The effects of perphenazine and low-potency antipsychotic drugs seemed to be similar in terms of the primary outcome – response to treatment (perphenazine 58%, low-potency antipsychotics 59%, 2 RCTs, n = 138, RR 0.97 CI 0.74 to 1.26 – moderate quality of evidence). There was also no clear evidence of a difference in acceptability of treatment with the number of participants leaving the studies early due to any reason, however results were imprecise (perphenazine 30%, low-potency antipsychotics 28%, 3 RCTs, n = 323, RR 0.78 CI 0.35 to 1.76, very low quality of evidence).

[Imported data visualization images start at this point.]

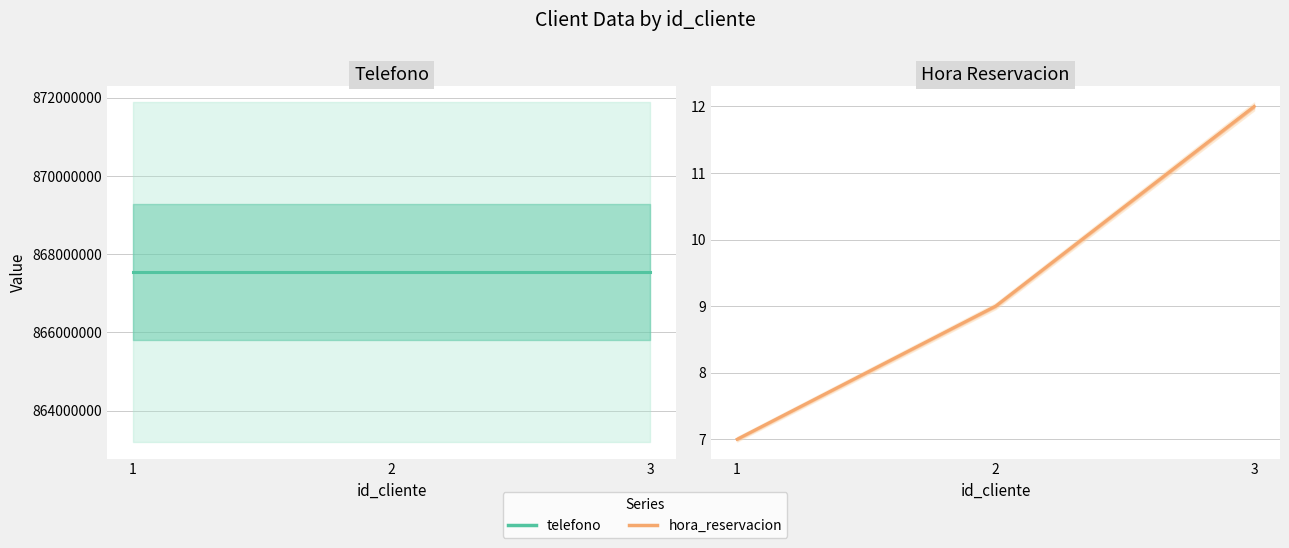

What is the sum of the telefono values at 3 and 2?

1735086648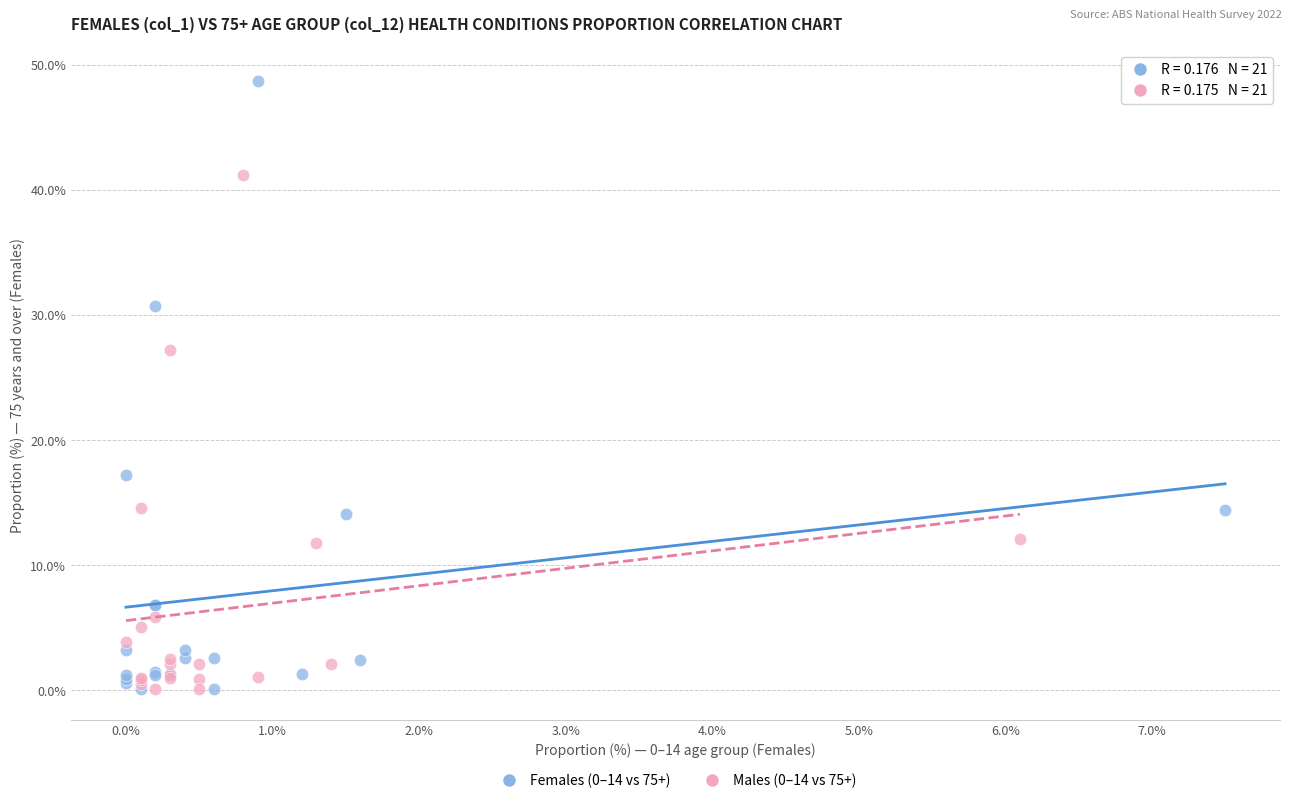

Which series reaches the maximum Y coordinate?

Females (0–14 vs 75+)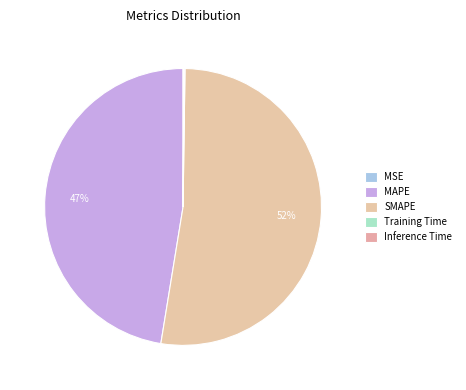

What is the change in value from MAPE to Inference Time?

-18.7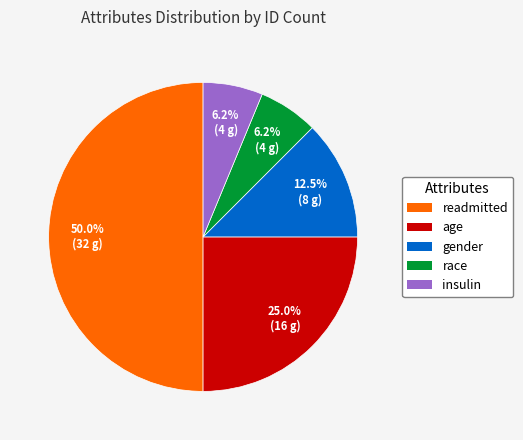

Which slice is the largest?

readmitted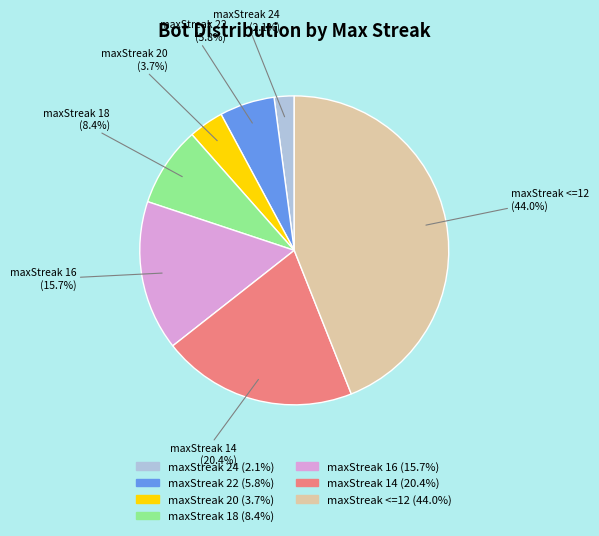

Between maxStreak 18 and maxStreak 20, which is larger?

maxStreak 18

There were low numbers of studies available for the outcomes experiencing at least one adverse effect (perphenazine 33%, low-potency antipsychotics 47%, 2 RCTs, n = 165, RR 0.83 CI 0.36 to 1.95, low quality evidence) and experiencing at least one movement disorder (perphenazine 22%, low-potency first-generation antipsychotics 0%, 1 RCT, n = 69, RR 15.62 CI 0.94 to 260.49, low quality evidence), and the confidence intervals for the estimated effects did not exclude important differences. Akathisia was more frequent in the perphenazine group (perphenazine 25%, low-potency antipsychotics 22%, 2 RCTs, n = 227, RR 9.45 CI 1.69 to 52.88), whereas severe toxicity was less so (perphenazine 42%, low-potency antipsychotics 69%, 1 RCT, n = 96, RR 0.61 CI 0.41 to 0.89).
There were three deaths in the low-potency group by four months but the difference between groups was not significant (perphenazine 0%, low-potency antipsychotics 2%, 1 RCT, n = 96, RR 0.14 CI 0.01 to 2.69, moderate quality evidence). No data were available for our prespecified outcomes of interest sedation or quality of life. Data were not available for other outcomes such as relapse, service use, costs and satisfaction with care.
The event rates reported quote simple aggregates and are not based on the RRs.